Collected data:

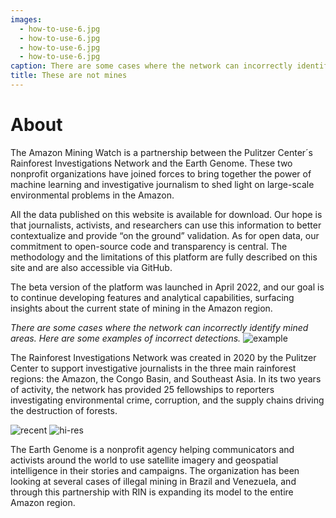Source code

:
 ```yaml
---
images:
  - how-to-use-6.jpg
  - how-to-use-6.jpg
  - how-to-use-6.jpg
  - how-to-use-6.jpg
caption: There are some cases where the network can incorrectly identify mined areas. Here are some examples of incorrect detections.
title: These are not mines
---
```


# About 

The Amazon Mining Watch is a partnership between the Pulitzer Center´s Rainforest Investigations Network and the Earth Genome. These two nonprofit organizations have joined forces to bring together the power of machine learning and investigative journalism to shed light on large-scale environmental problems in the Amazon.

All the data published on this website is available for download. Our hope is that journalists, activists, and researchers can use this information to better contextualize and provide “on the ground” validation. As for open data, our commitment to open-source code and transparency is central. The methodology and the limitations of this platform are fully described on this site and are also accessible via GitHub.

<slideshow  />

The beta version of the platform was launched in April 2022, and our goal is to continue developing features and analytical capabilities, surfacing insights about the current state of mining in the Amazon region.

*There are some cases where the network can incorrectly identify mined areas. Here are some examples of incorrect detections.*
![example](/images/not-mines.png)


The Rainforest Investigations Network was created in 2020 by the Pulitzer Center to support investigative journalists in the three main rainforest regions: the Amazon, the Congo Basin, and Southeast Asia. In its two years of activity, the network has provided 25 fellowships to reporters investigating environmental crime, corruption, and the supply chains driving the destruction of forests.

![recent](/images/img-1.jpg)
![hi-res](/images/img-2.jpg)

The Earth Genome is a nonprofit agency helping communicators and activists around the world to use satellite imagery and geospatial intelligence in their stories and campaigns. The organization has been looking at several cases of illegal mining in Brazil and Venezuela, and through this partnership with RIN is expanding its model to the entire Amazon region.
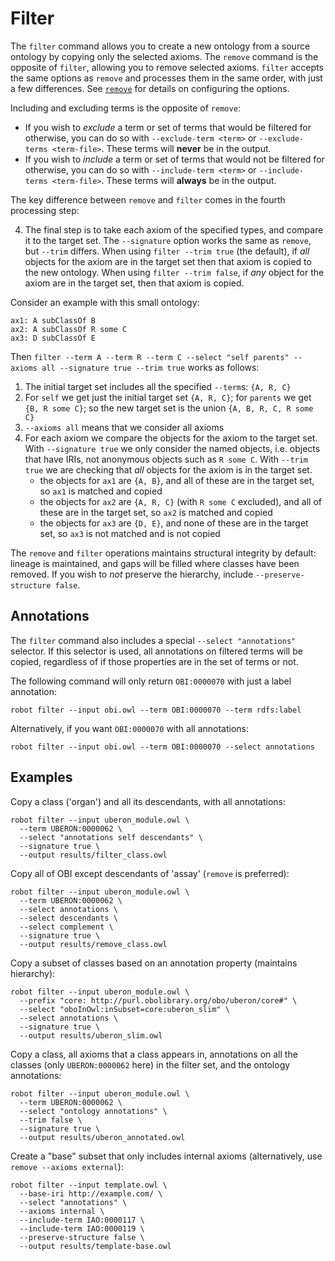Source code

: # Filter

The `filter` command allows you to create a new ontology from a source ontology by copying only the selected axioms. The `remove` command is the opposite of `filter`, allowing you to remove selected axioms. `filter` accepts the same options as `remove` and processes them in the same order, with just a few differences. See [`remove`](/remove) for details on configuring the options.

Including and excluding terms is the opposite of `remove`:
* If you wish to *exclude* a term or set of terms that would be filtered for otherwise, you can do so with `--exclude-term <term>` or `--exclude-terms <term-file>`. These terms will **never** be in the output.
* If you wish to *include* a term or set of terms that would not be filtered for otherwise, you can do so with `--include-term <term>` or `--include-terms <term-file>`. These terms will **always** be in the output.

The key difference between `remove` and `filter` comes in the fourth processing step:

4. The final step is to take each axiom of the specified types, and compare it to the target set. The `--signature` option works the same as `remove`, but `--trim` differs. When using `filter --trim true` (the default), if *all* objects for the axiom are in the target set then that axiom is copied to the new ontology. When using `filter --trim false`, if *any* object for the axiom are in the target set, then that axiom is copied.

Consider an example with this small ontology:

```
ax1: A subClassOf B
ax2: A subClassOf R some C
ax3: D subClassOf E
```

Then `filter --term A --term R --term C --select "self parents" --axioms all --signature true --trim true` works as follows:

1. The initial target set includes all the specified `--term`s: `{A, R, C}`
2. For `self` we get just the initial target set `{A, R, C}`; for `parents` we get `{B, R some C}`; so the new target set is the union `{A, B, R, C, R some C}`
3. `--axioms all` means that we consider all axioms
4. For each axiom we compare the objects for the axiom to the target set. With `--signature true` we only consider the named objects, i.e. objects that have IRIs, not anonymous objects such as `R some C`. With `--trim true` we are checking that *all* objects for the axiom is in the target set.
    - the objects for `ax1` are `{A, B}`, and all of these are in the target set, so `ax1` is matched and copied
    - the objects for `ax2` are `{A, R, C}` (with `R some C` excluded), and all of these are in the target set, so `ax2` is matched and copied
    - the objects for `ax3` are `{D, E}`, and none of these are in the target set, so `ax3` is not matched and is not copied

The `remove` and `filter` operations maintains structural integrity by default: lineage is maintained, and gaps will be filled where classes have been removed. If you wish to *not* preserve the hierarchy, include `--preserve-structure false`.

## Annotations

The `filter` command also includes a special `--select "annotations"` selector. If this selector is used, all annotations on filtered terms will be copied, regardless of if those properties are in the set of terms or not.

The following command will only return `OBI:0000070` with just a label annotation:

```
robot filter --input obi.owl --term OBI:0000070 --term rdfs:label
```

Alternatively, if you want `OBI:0000070` with all annotations:

```
robot filter --input obi.owl --term OBI:0000070 --select annotations
```

## Examples

Copy a class ('organ') and all its descendants, with all annotations:

    robot filter --input uberon_module.owl \
      --term UBERON:0000062 \
      --select "annotations self descendants" \
      --signature true \
      --output results/filter_class.owl

Copy all of OBI except descendants of 'assay' (`remove` is preferred):

    robot filter --input uberon_module.owl \
      --term UBERON:0000062 \
      --select annotations \
      --select descendants \
      --select complement \
      --signature true \
      --output results/remove_class.owl

Copy a subset of classes based on an annotation property (maintains hierarchy):

    robot filter --input uberon_module.owl \
      --prefix "core: http://purl.obolibrary.org/obo/uberon/core#" \
      --select "oboInOwl:inSubset=core:uberon_slim" \
      --select annotations \
      --signature true \
      --output results/uberon_slim.owl

Copy a class, all axioms that a class appears in, annotations on all the classes (only `UBERON:0000062` here) in the filter set, and the ontology annotations:

    robot filter --input uberon_module.owl \
      --term UBERON:0000062 \
      --select "ontology annotations" \
      --trim false \
      --signature true \
      --output results/uberon_annotated.owl

Create a "base" subset that only includes internal axioms (alternatively, use `remove --axioms external`):

    robot filter --input template.owl \
      --base-iri http://example.com/ \
      --select "annotations" \
      --axioms internal \
      --include-term IAO:0000117 \
      --include-term IAO:0000119 \
      --preserve-structure false \
      --output results/template-base.owl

Task item ▸
Taking the lines above, repeat exactly those from the line that contains "we get just" through the line that contains "4. For each", and both of those lines as well. Include nothing else.

Result ▸
2. For `self` we get just the initial target set `{A, R, C}`; for `parents` we get `{B, R some C}`; so the new target set is the union `{A, B, R, C, R some C}`
3. `--axioms all` means that we consider all axioms
4. For each axiom we compare the objects for the axiom to the target set. With `--signature true` we only consider the named objects, i.e. objects that have IRIs, not anonymous objects such as `R some C`. With `--trim true` we are checking that *all* objects for the axiom is in the target set.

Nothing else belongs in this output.